The Beacon

The Beacon is a deceptively simple tool. It answers one question: Who is this for, and what would they need to believe?

The template is straightforward:

I’m creating an origin story to build attention, credibility and trust among ___. For that to happen, they would need to believe ___, ___, and ___.

That’s it. Fill in the blanks.

Why does this matter? Because most people start with themselves. They lead with their journey, their struggles, their triumph. But your audience doesn’t live in your story. They live in their own. The closer your story lives to theirs—the more proximity it has to what matters to them—the more likely it slips past their attention filter. The more likely it lands.

Audience first. Always. Everything else follows.

The second move—identifying what they need to believe—is where the thinking gets dense.
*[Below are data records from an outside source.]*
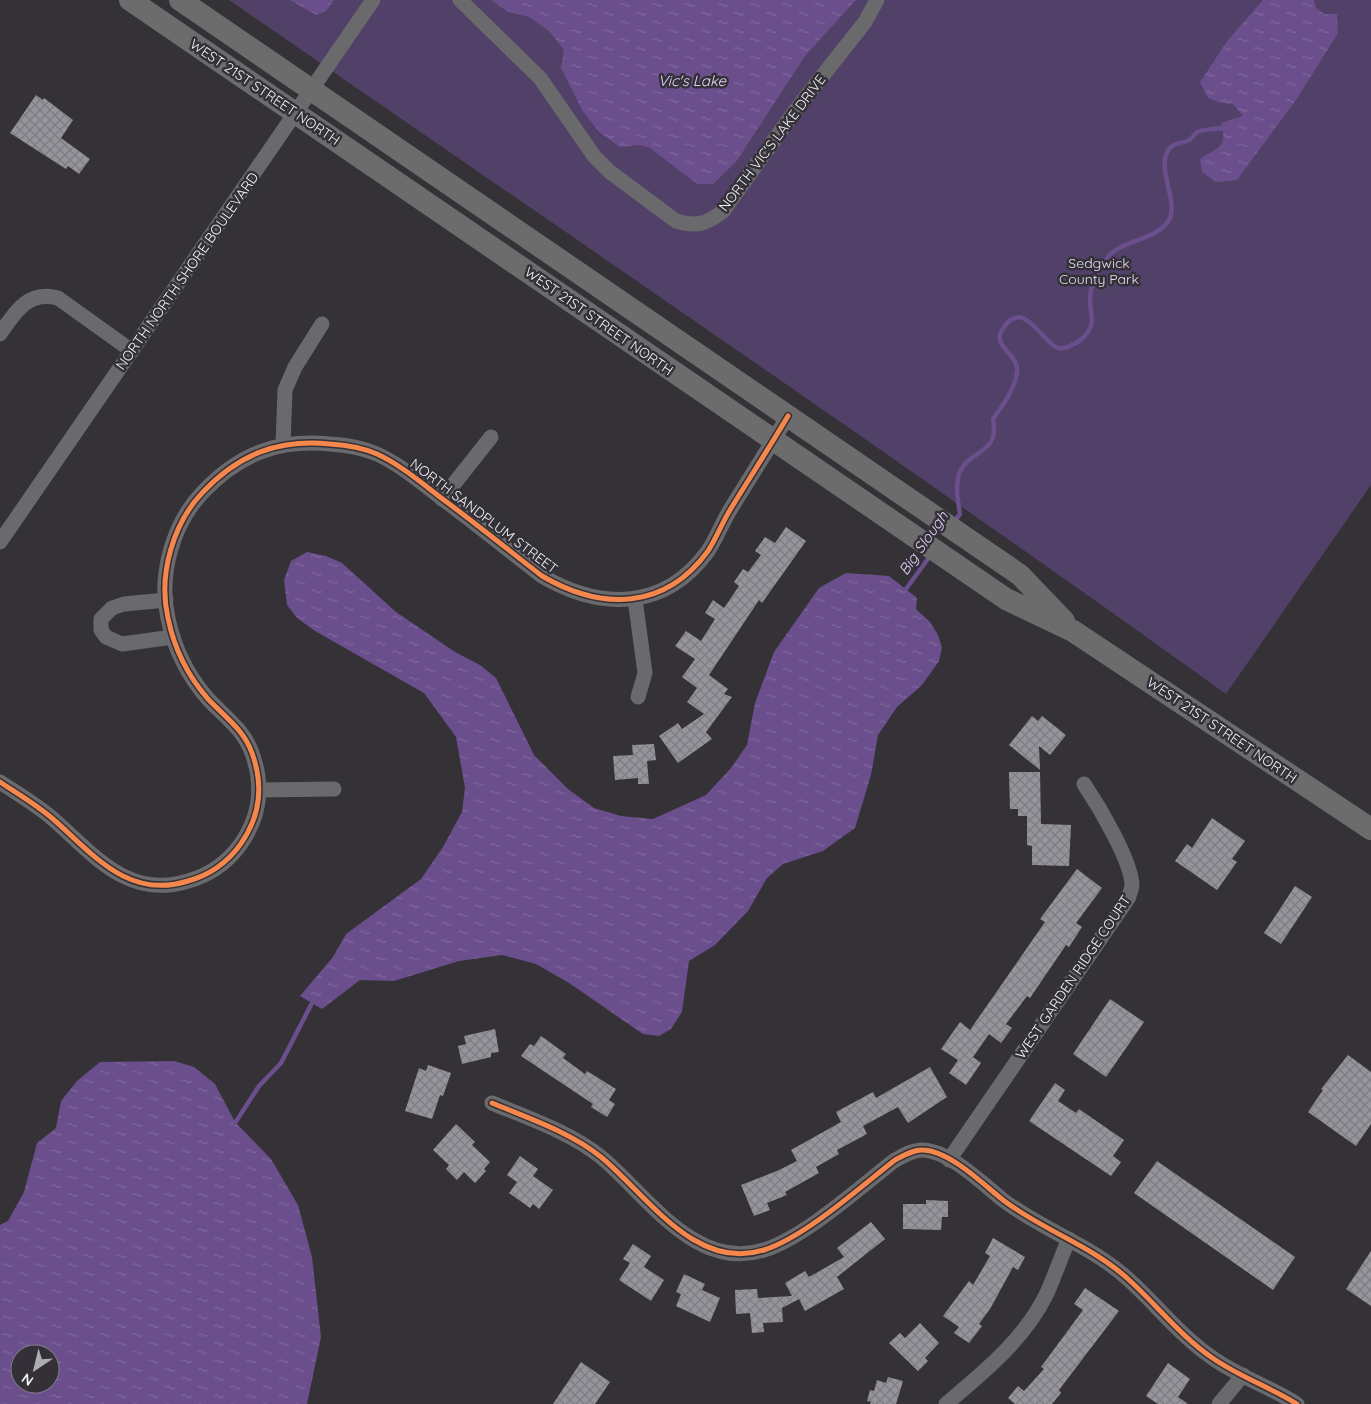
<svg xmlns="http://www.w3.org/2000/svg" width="1371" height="1404" font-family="Quicksand,sans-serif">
  <defs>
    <pattern id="water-ripples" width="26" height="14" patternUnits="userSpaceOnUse" patternTransform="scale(1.25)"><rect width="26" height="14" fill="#6b4e8c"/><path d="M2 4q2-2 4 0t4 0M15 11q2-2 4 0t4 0" fill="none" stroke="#81689d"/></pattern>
    <pattern id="building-cross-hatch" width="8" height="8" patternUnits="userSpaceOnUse" patternTransform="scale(1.25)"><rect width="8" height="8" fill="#96939b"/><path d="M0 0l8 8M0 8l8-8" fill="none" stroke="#7f7c83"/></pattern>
  </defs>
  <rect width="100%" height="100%" fill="#343236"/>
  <path fill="#514067" d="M229,0H1371V485L1226,694C897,458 562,230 229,0Z"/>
  <g fill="url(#water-ripples)" fill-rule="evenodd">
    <path d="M290,0H334L326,11L316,15Z"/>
    <path d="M491,0H856L805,56L736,162L713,184H697L650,148L640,145L620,147L599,132L582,110L561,68L564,50L549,31L529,17L508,12Z"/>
    <path d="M1263,0H1314L1316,8L1324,14H1337L1338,33L1296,100L1237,180L1216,182L1202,172L1200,159C1219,147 1228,147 1221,123L1243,116L1233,104L1221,103L1208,98L1200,82L1228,40Z"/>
    <path d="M307,552L326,556L342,563L396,612L455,652L480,665L496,678L534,755L568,789L594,808L621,816L653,819L706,795L731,768L747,745L755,703L774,652L819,588L846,573L889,576L917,598L916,609L930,622L938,635L942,648L939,661L922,685L897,707L878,735L871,775L855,828L823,851L783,864L767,878L748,911L715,945L689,961L682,1012L671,1029L659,1036L643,1034L569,983L536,964L502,955L459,961L394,981L360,980L322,1009L300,996L333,957L346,934L421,879L443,847L462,812L465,788L456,737L424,693L315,631L297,618L287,605L284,580L291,561Z"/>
    <path d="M174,1061L194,1067L215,1084L235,1122L271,1159L298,1205L312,1257L321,1337L307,1404H0V1225L8,1221L24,1192L37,1143L56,1128L61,1101L77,1081L100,1062ZM20,1354H50V1384H20Z"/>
  </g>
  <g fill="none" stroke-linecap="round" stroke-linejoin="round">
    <g stroke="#6b4e8c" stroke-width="4.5">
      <path d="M953,523L960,514C958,501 955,487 959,474C968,449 1000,456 993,419C1003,405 1015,389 1017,372C1020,355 991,346 1002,330C1023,295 1042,343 1058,348C1064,349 1067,348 1072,345C1078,343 1086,336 1089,330C1095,320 1090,312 1090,301C1090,285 1098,269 1108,257C1123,239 1156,241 1169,220C1180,202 1153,164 1171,147C1176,142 1183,144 1189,140C1192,139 1194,134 1197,132C1203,129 1216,129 1223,128"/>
      <path d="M906,589L930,556"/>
      <path d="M235,1123L259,1086L281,1063L312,1003"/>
    </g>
  </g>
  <g fill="url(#building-cross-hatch)">
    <path d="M36,95L43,100L44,98L73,120L61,138L90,159L79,174L68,166L66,169L10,133Z"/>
    <path d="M786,527L806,541L762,603L759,600L709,675L728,689L724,694L732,697L706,732L712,739L678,763L659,736L678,723L682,729L704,714L687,702L697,688L682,677L695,659L675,646L686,631L701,641L715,619L705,613L713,600L724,608L739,586L734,582L743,569L748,572L761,555L755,551L765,537L775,543Z"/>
    <path d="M1032,716L1038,721L1042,716L1066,735L1050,755L1039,746L1040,770L1009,745Z"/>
    <path d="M654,744L656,760L647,761L649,784H638V778L615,780L613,756L633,755L632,745Z"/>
    <path d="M1009,772H1040L1041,824L1071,825L1069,866L1032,865V846L1027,845V816H1018V809H1010Z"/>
    <path d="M1212,818L1245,841L1232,859L1237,862L1217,890L1175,861L1187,844L1192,848Z"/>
    <path d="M1077,869L1102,888L1076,923L1082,927L1069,947L1066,945L1030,998L1027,996L1006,1024L1012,1028L1001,1043L989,1034L973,1057L981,1063L966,1085L949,1073L958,1060L941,1049L960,1022L970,1030L1045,922L1040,919Z"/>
    <path d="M1295,886L1312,897L1281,944L1264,933Z"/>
    <path d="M1110,999L1144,1022L1106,1077L1073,1054Z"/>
    <path d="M495,1029L499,1052L491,1053V1057L462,1064L458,1046L466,1044L464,1036Z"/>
    <path d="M541,1036L566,1054L563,1058L585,1074L587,1071L616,1089L609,1100L615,1104L607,1117L591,1107L593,1104L521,1056L530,1044L534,1046Z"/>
    <path d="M1348,1055L1371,1072V1124L1356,1146L1308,1112L1323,1090L1321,1089Z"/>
    <path d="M428,1065L451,1073L443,1096L440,1095L432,1119L405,1111L419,1068L426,1071Z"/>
    <path d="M930,1067L947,1097L908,1123L898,1107L863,1126L867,1134L837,1150L839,1154L816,1167L819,1173L785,1192L787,1195L767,1203L770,1210L754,1216L741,1185L777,1171L797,1161L791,1150L841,1122L836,1112L873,1092L876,1098Z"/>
    <path d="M1055,1083L1065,1090L1058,1101L1076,1113L1079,1109L1124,1140L1113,1156L1121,1162L1111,1176L1029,1121Z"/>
    <path d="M456,1124L475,1142L472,1145L490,1162L484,1169L486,1171L475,1183L464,1172L457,1180L446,1169L449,1165L433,1150Z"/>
    <path d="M520,1156L538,1169L533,1176L553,1190L539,1209L533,1204L530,1208L509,1193L517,1182L507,1175Z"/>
    <path d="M1157,1161L1295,1257L1273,1290L1134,1193Z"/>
    <path d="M926,1200L948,1201V1217H942L941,1230L903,1229V1204H926Z"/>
    <path d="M871,1222L885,1239L837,1277L844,1289L805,1311L799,1299L782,1308L783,1322L763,1323L764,1332L752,1333L750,1313L736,1314L735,1290L757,1289L758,1298L792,1296L785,1283L805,1271L809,1277L844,1257L837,1248Z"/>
    <path d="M993,1238L1025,1257L1018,1270L1013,1267L990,1309L979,1324L982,1326L969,1343L954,1333L959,1327L943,1316L969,1281L973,1285L990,1256L985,1253Z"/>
    <path d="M633,1244L651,1256L644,1267L664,1280L651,1301L619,1280L630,1263L623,1259Z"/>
    <path d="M1371,1251V1306L1346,1289Z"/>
    <path d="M684,1274L705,1284L702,1290L720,1298L710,1322L676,1306L681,1294L676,1292Z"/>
    <path d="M1085,1288L1119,1311L1059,1390L1061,1393L1052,1404H1015L1008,1398L1018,1386L1024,1391L1044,1369L1041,1367L1083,1310L1074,1304Z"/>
    <path d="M920,1323L939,1343L925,1358L928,1361L918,1371L889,1343L900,1333L905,1338Z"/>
    <path d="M581,1362L610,1382L595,1404H553Z"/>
    <path d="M1168,1363L1190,1379L1178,1397L1188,1404H1158L1146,1396Z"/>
    <path d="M888,1377L903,1381L896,1404H870L871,1402L867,1401L870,1390L874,1391L877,1380L886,1383Z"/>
  </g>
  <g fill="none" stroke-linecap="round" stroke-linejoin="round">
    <g stroke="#6a696c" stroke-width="15">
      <path d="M460,0L540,78L594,156L610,172L676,221C696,227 707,224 723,211L798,107L865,22L877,0"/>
      <path d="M0,334C15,312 28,290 58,298L132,351"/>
      <path d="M283,445L285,390L295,367L322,324"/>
      <path d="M442,499L491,437"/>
      <path d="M0,542L373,0"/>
      <path d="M635,599L645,673L638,697"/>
      <path d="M166,600L124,604L112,608L101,619V630L106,637L122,644L173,637"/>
      <path d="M0,782C18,794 37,805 53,819C93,854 128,900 188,881C210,875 226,864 240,845C260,817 264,786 252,753C244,730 225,717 208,699C188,676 174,648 168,618C158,575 173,523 203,492C239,454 278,439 330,444C346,445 361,447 377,454C403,466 425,486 448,503C480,527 511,552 542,576C602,611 665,610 708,551C716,539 722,523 730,510C749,479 769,448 788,416"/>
      <path d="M259,790L334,789"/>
      <path d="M492,1103C528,1118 570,1132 601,1157C646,1194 695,1272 764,1250C805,1237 859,1188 895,1160C903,1156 914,1149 923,1150C950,1151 983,1184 1003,1200C1042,1230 1091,1245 1128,1279C1157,1305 1181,1337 1214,1359C1240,1377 1270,1387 1297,1404"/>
      <path d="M949,1160L1129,897C1129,894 1132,889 1132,886C1132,861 1098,805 1084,784"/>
      <path d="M946,1404C984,1372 1025,1339 1047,1293C1055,1275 1061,1257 1069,1239"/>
      <path d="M1219,1404L1243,1375"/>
    </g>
    <g stroke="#6c6c6d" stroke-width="22">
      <path d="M130,0L1006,599L1073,631L1371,829"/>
      <path d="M180,0L1020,575L1064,621"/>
    </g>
    <defs>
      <g id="cycleway">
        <path d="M0,782C18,794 37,805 53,819C93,854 128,900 188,881C210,875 226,864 240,845C260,817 264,786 252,753C244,730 225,717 208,699C188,676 174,648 168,618C158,575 173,523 203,492C239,454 278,439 330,444C346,445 361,447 377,454C403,466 425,486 448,503C480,527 511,552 542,576C602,611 665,610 708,551C716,539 722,523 730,510C749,479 769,448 788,416"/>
        <path d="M492,1103C528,1118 570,1132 601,1157C646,1194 695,1272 764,1250C805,1237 859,1188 895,1160C903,1156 914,1149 923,1150C950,1151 983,1184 1003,1200C1042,1230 1091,1245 1128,1279C1157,1305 1181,1337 1214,1359C1240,1377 1270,1387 1297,1404"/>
      </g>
    </defs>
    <use href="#cycleway" stroke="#333038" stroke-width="8"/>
    <use href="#cycleway" stroke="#f5874c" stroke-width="5"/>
  </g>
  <g text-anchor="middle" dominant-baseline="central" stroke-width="5" stroke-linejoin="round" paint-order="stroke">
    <g font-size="14" fill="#f3f1f6" stroke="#333038">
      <text transform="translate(265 92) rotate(34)">WEST 21ST STREET NORTH</text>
      <text transform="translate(772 143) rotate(-53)">NORTH VIC'S LAKE DRIVE</text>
      <text transform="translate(187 271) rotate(-55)">NORTH NORTH SHORE BOULEVARD</text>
      <text transform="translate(599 321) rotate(35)">WEST 21ST STREET NORTH</text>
      <text transform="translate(484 516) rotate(37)">NORTH SANDPLUM STREET</text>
      <text transform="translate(1222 730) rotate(34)">WEST 21ST STREET NORTH</text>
      <text transform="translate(1073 977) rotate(-56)">WEST GARDEN RIDGE COURT</text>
    </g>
    <g font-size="14" fill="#e4dcf0" stroke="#333038">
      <text x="1099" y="263">Sedgwick<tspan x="1099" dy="16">County Park</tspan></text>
    </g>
    <g font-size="15" font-style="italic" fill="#e0d0f7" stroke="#333038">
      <text x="692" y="80">Vic's Lake</text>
      <text transform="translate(923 543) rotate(-55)">Big Slough</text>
    </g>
  </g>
  <g transform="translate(35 1369) rotate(215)"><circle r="24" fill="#333038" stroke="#807d84"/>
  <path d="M0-4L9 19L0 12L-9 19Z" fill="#b0aeb3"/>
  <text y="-8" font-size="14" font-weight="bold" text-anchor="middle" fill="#f3f1f6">N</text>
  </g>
</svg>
Not what you want them to believe. Not what would be convenient. What they need to believe. About you, about the world, about what’s possible. Strip away the nice-to-haves. Get to what actually has to shift for them to take you seriously, to trust you, to care.

The clarity comes from simplicity. Most Beacons fit on a notecard. That constraint forces real thinking. No padding. No corporate fluff. Just the essential architecture.

And here’s the thing: your Beacon isn’t permanent. It’s designed for refinement. The first version is a hypothesis. Version three might be completely different. Version seven might split into two entirely separate Beacons aimed at different audiences. That iterative power—the willingness to keep asking the question more sharply—is where the real growth lives.

Get your Beacon clear, and The Resistance becomes visible. The story knows where to go. Everything else becomes a conversation between you and that specific audience about what it would take to shift their belief.

That’s the beacon. The thing you aim at, not just in a single story, but across every Origin Story you build.